Virginia has
launched a new website to provide information on road projects across the state. The Virginia Department of Transportation portal,
virginiaroads.org, for interactive maps that show latest paving conditions and construction projects.
Virginian-Pilot
The Roanoke County Board of Supervisors on Tuesday voted to delay any alterations to the county’s policy on prayer at public meetings, opting instead to more closely examine the matter first. The decision came in the form of a split 3-2 vote and prevented the advancement of a measure that would have officially made the opening invocation part of the supervisors’ regular agenda, rather than an item held just prior to the meeting’s commencement.
Roanoke Times
Shenandoah County can add video recordings of its Board of Supervisors meetings beginning in August, thanks to a donation from local prominent businessman. The board voted 4-2 at its regular meeting Tuesday to allow the county to buy cameras and other equipment needed to record video of the sessions for later viewing. The county should begin including the video in its online meeting content in August. William "Bill" Holtzman, president and owner of the Mount Jackson-based Holtzman Corporation, donated a large amount of the money needed. "I have no agenda," Holtzman said Tuesday afternoon, refuting claims that he might stand to gain by giving the money. "If people are afraid to have the board meetings video'ed, they must have something to hide."
Northern Virginia Daily
Outgoing Culpeper Mayor Chip Coleman continues to be mired in legal challenges. Monday in Culpeper General District Court, a trial date of Aug. 20 was set in the sexual battery charge recently filed against him by a local woman related to an alleged incident that occurred on Dec. 20. In a separate defamation case in Culpeper GDC in which Coleman is also a defendant, an originally scheduled trial date is being changed due to a change in his attorney reportedly because of an unintentional leak of the mayor's controversial text messages. Some questioned and criticized media outlets for not reporting the contents of the hundreds of pages of the mayor's emails, claiming the correspondence was all publicly accessible through the Freedom of Information Act. Allen Gernhardt, staff attorney with the Virginia FOIA Council, said that's not exactly true. "It doesn't matter what device they are using, if it's the transaction of public business, if they're talking about their job in public service, it's all FOIA-able," he said. "If it's people talking about someone's wife having an affair, that is personal and not subject to FOIA." Gernhardt said the rules for what is accessible through a subpoena differ. Generally speaking, he said, more can be obtained through a litigant in a court case versus what the public can access through FOIA.
Star Exponent
The Virginia Supreme Court has agreed to hear an appeal by the popular website Yelp, which was ordered earlier this year to turn over the names of seven reviewerswho anonymously criticized a prominent local carpet-cleaning business.

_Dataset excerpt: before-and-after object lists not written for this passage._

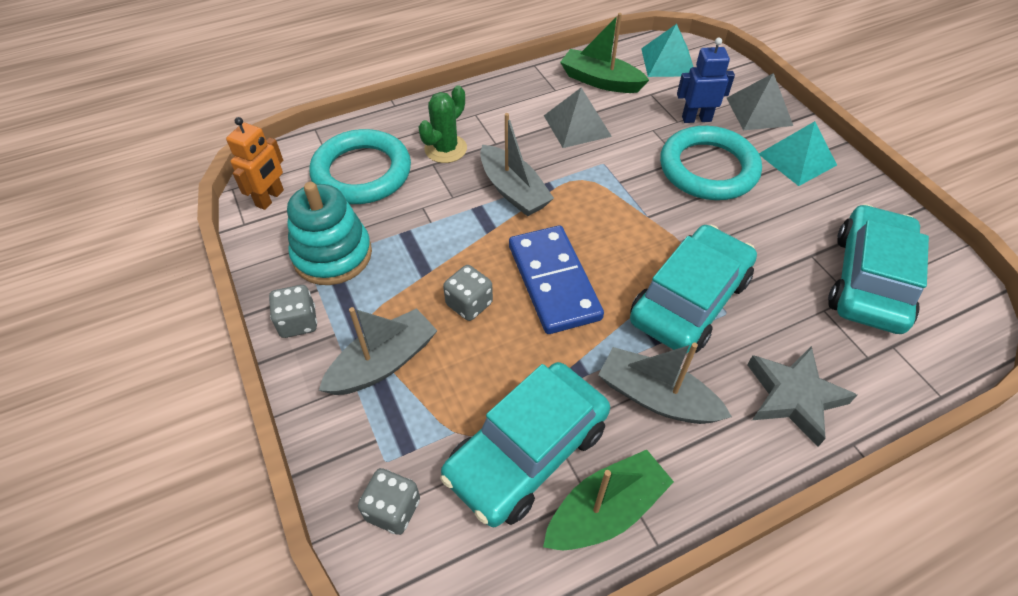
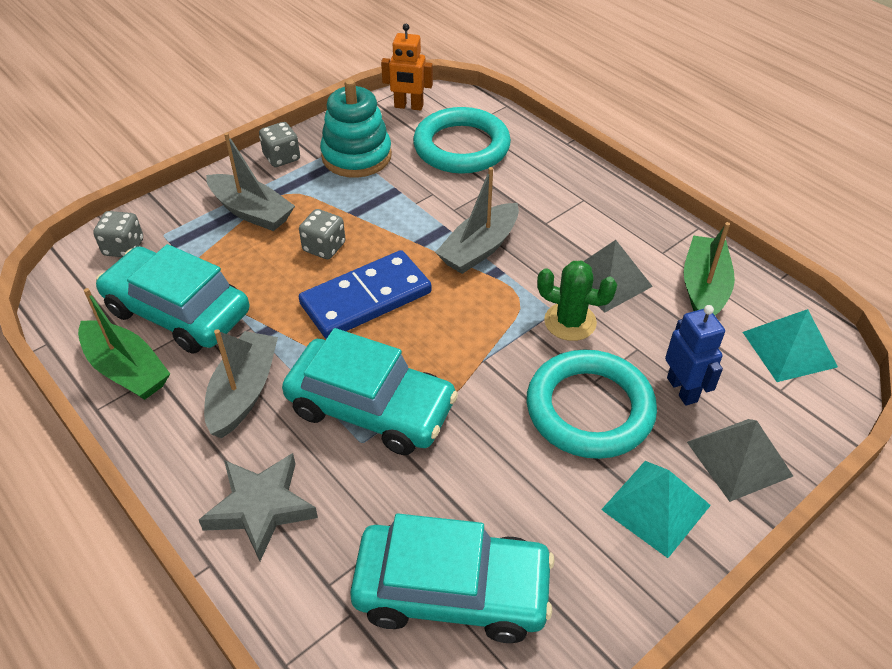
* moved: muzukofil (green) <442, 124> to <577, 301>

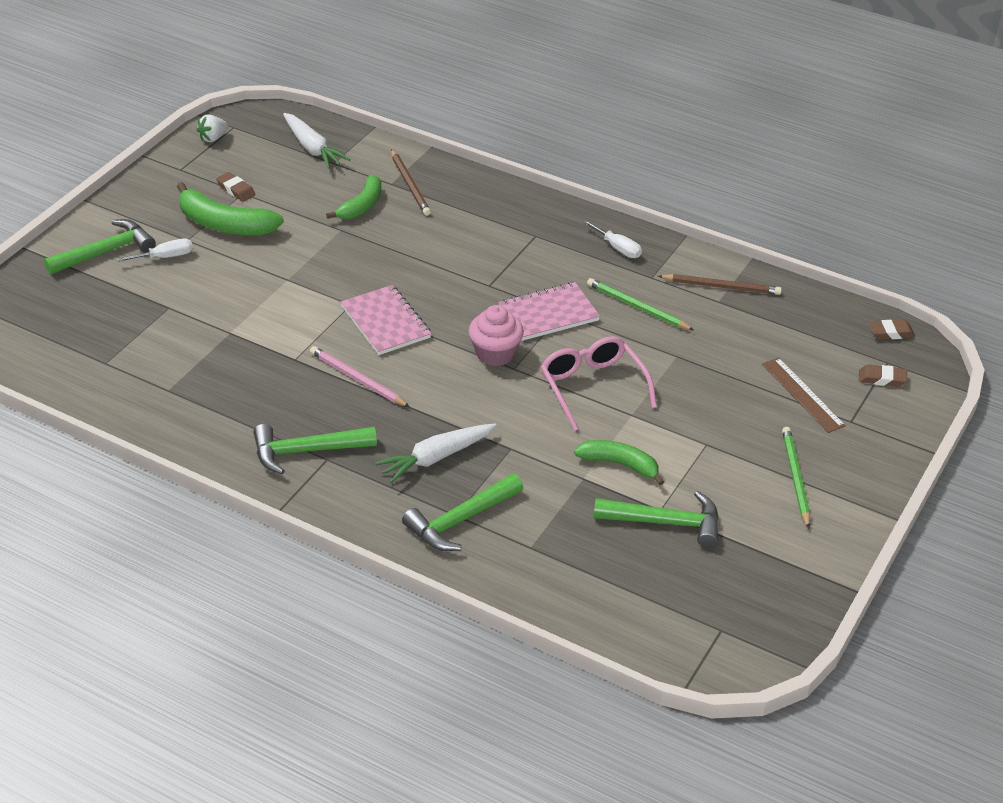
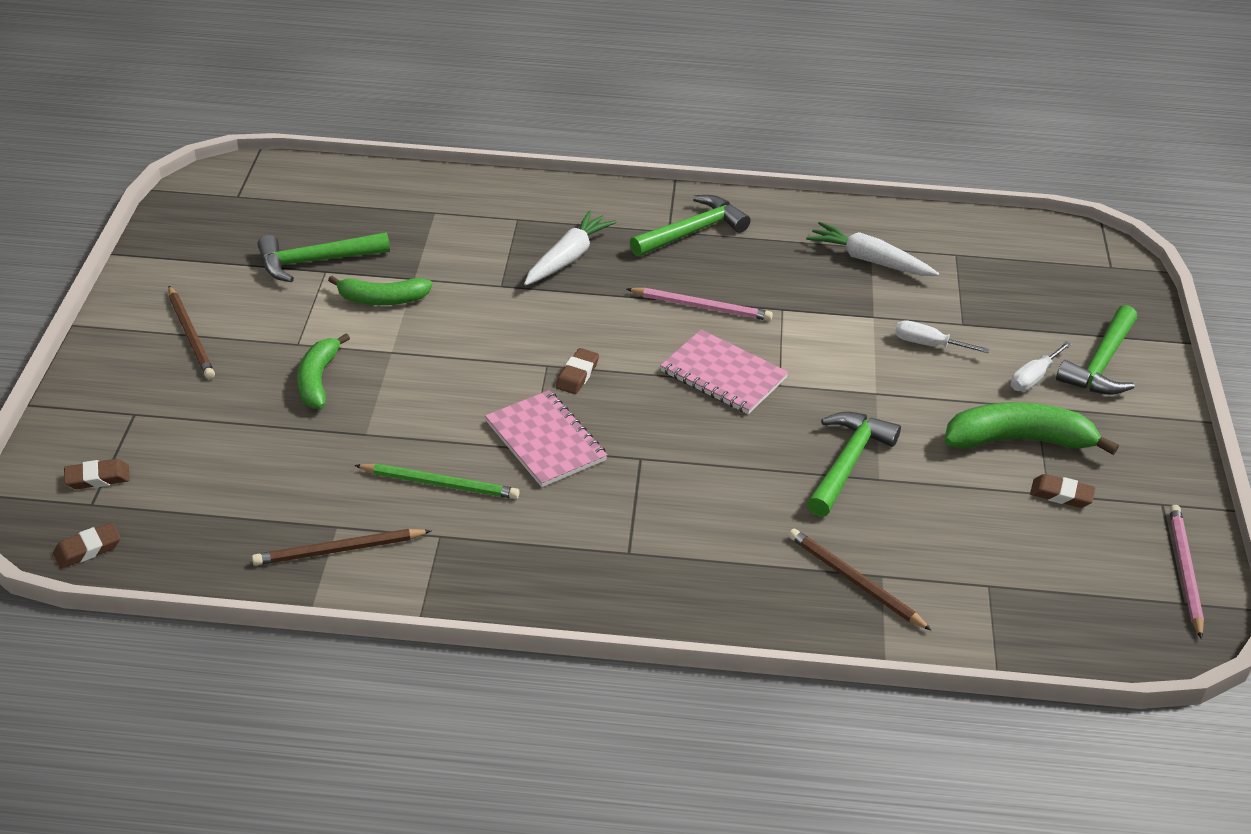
* removed: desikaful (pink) <599, 383>
* removed: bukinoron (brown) <804, 395>
* moved: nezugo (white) <317, 141> to <872, 249>
* moved: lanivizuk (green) <353, 197> to <323, 371>
* moved: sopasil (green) <462, 512> to <854, 464>
* moved: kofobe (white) <612, 239> to <942, 336>
* replaced: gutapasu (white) <212, 128> to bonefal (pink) <1186, 572>
* replaced: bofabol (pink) <496, 335> to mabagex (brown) <577, 371>
* recoloured: bonefal (green) <796, 477> to bonefal (brown) <191, 332>
* turned: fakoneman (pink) <549, 311> = <546, 438> 75 degrees counterclockwise

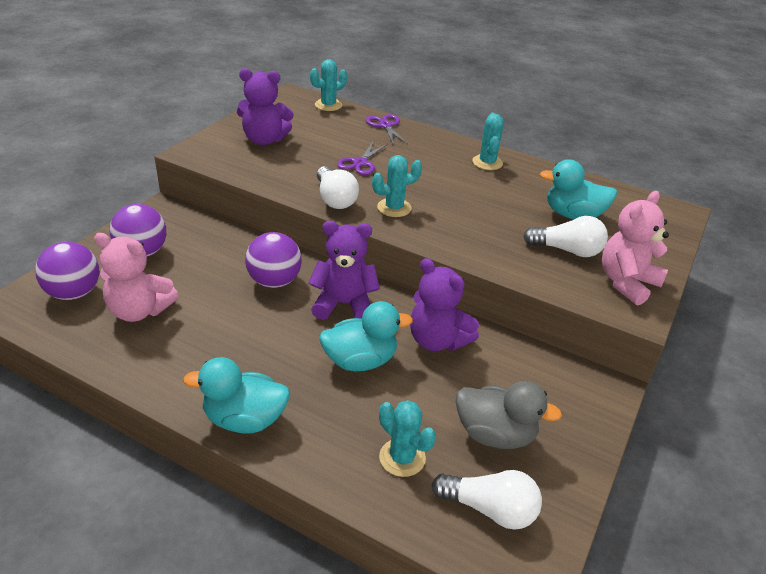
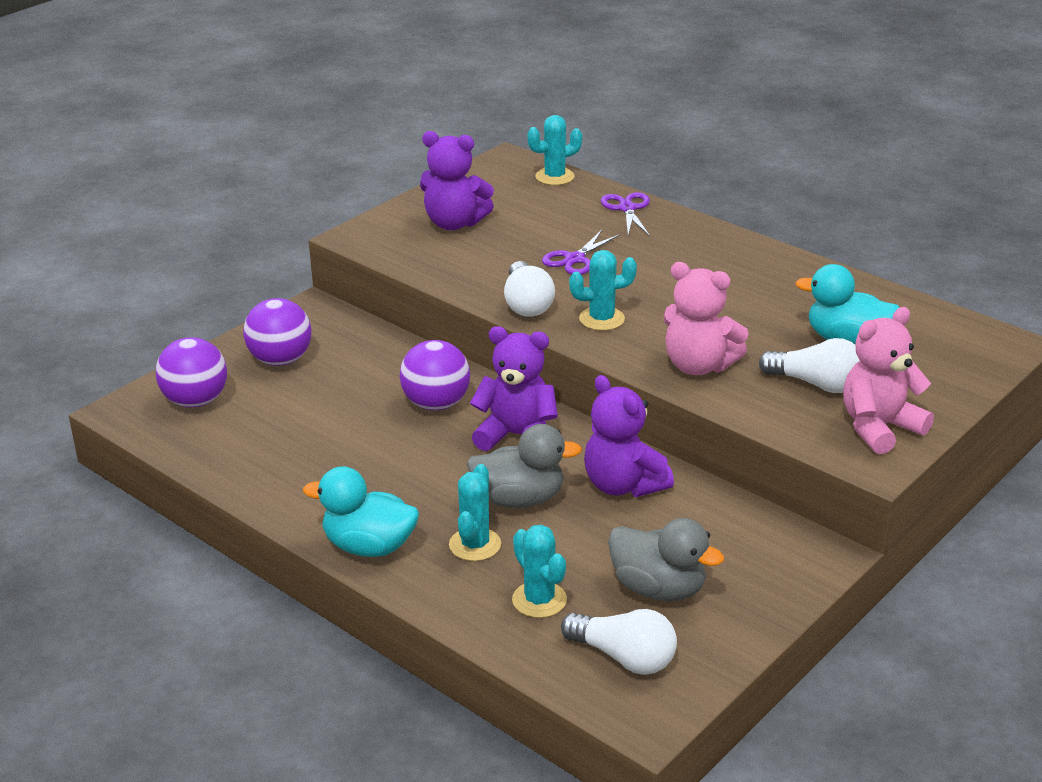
* moved: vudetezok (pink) <136, 277> to <706, 318>
* moved: muzukofil (turquoise) <488, 141> to <475, 512>
* recoloured: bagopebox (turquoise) <366, 336> to bagopebox (grey) <524, 466>

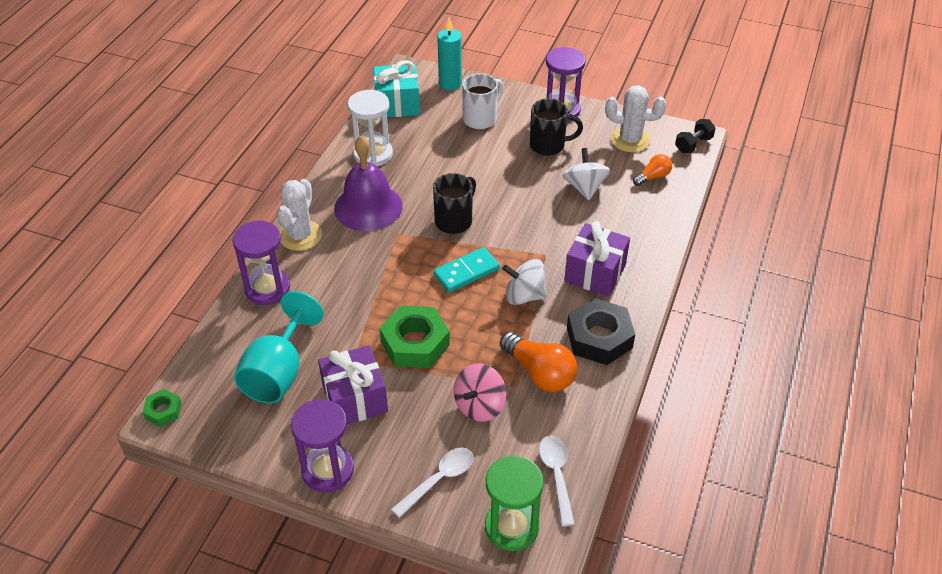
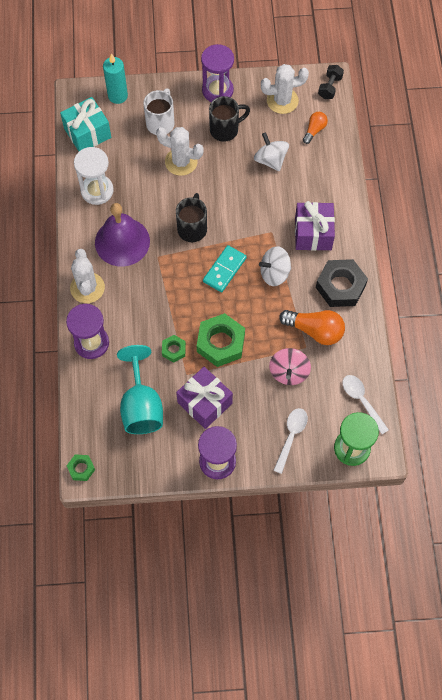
* added: muzukofil (white) <180, 151>
* added: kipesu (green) <174, 349>

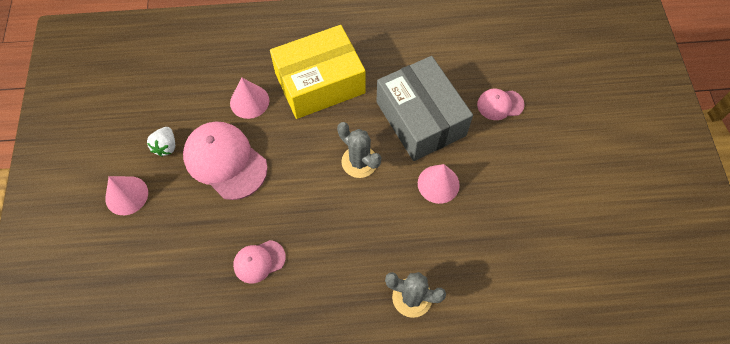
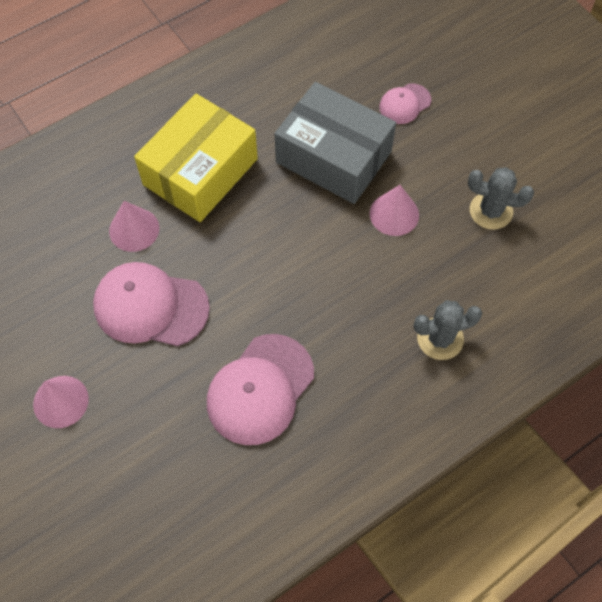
* removed: gutapasu (white) <161, 142>
* moved: muzukofil (grey) <359, 150> to <501, 198>
* resized: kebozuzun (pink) <259, 262> = <260, 389> x1.87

The business review website is pitted against Virginia-based Hadeed Carpet Cleaning, whose owner sought to unmask anonymous commenters after suspecting that the negative reviews left on Yelp were not made by real customers. Both an Alexandria judge and the Virginia Court of Appeals have sided with business owner Joe Hadeed, ruling that the comments were not protected First Amendment opinions if, in fact, the Yelp users were not customers and thus were making false claims.